'''
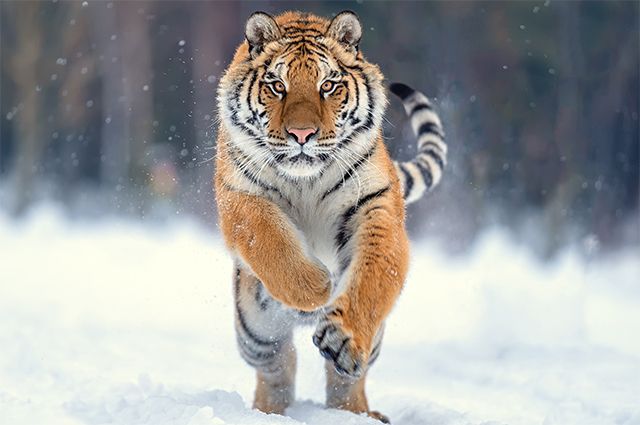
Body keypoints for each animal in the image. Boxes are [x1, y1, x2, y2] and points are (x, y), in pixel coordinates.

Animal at [214, 10, 446, 423]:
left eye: (328, 85)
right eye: (277, 85)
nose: (301, 134)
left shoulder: (376, 206)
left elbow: (373, 276)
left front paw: (343, 336)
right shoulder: (240, 197)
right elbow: (269, 239)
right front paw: (315, 287)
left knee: (345, 379)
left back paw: (357, 412)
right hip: (255, 331)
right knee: (278, 365)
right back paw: (268, 412)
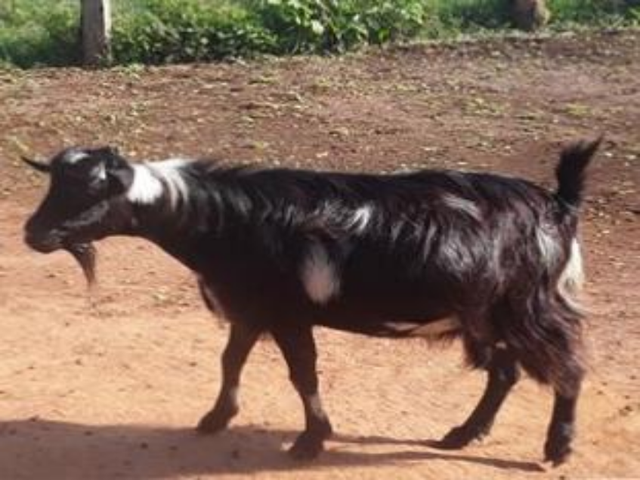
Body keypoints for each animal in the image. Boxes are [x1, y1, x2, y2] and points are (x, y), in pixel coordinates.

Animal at [23, 139, 601, 465]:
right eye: (54, 184)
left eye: (92, 192)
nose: (34, 234)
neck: (226, 222)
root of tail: (558, 202)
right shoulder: (250, 307)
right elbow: (230, 360)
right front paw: (216, 417)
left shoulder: (286, 313)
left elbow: (302, 373)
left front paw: (311, 440)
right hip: (485, 317)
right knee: (504, 373)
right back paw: (462, 435)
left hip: (528, 307)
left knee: (568, 368)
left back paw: (557, 447)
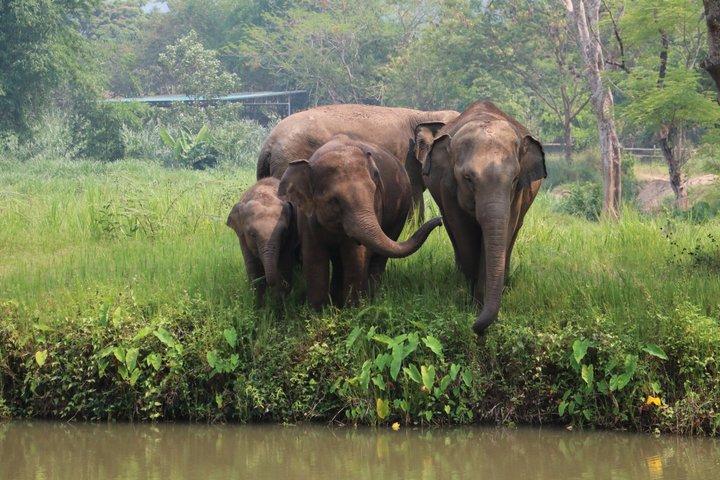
'''
## Problem to solve
Scan the material above. Copy each line where "shoulder" occurs.

## Solution
left shoulder: (376, 206)
right shoulder: (240, 197)
right shoulder: (250, 307)
left shoulder: (286, 313)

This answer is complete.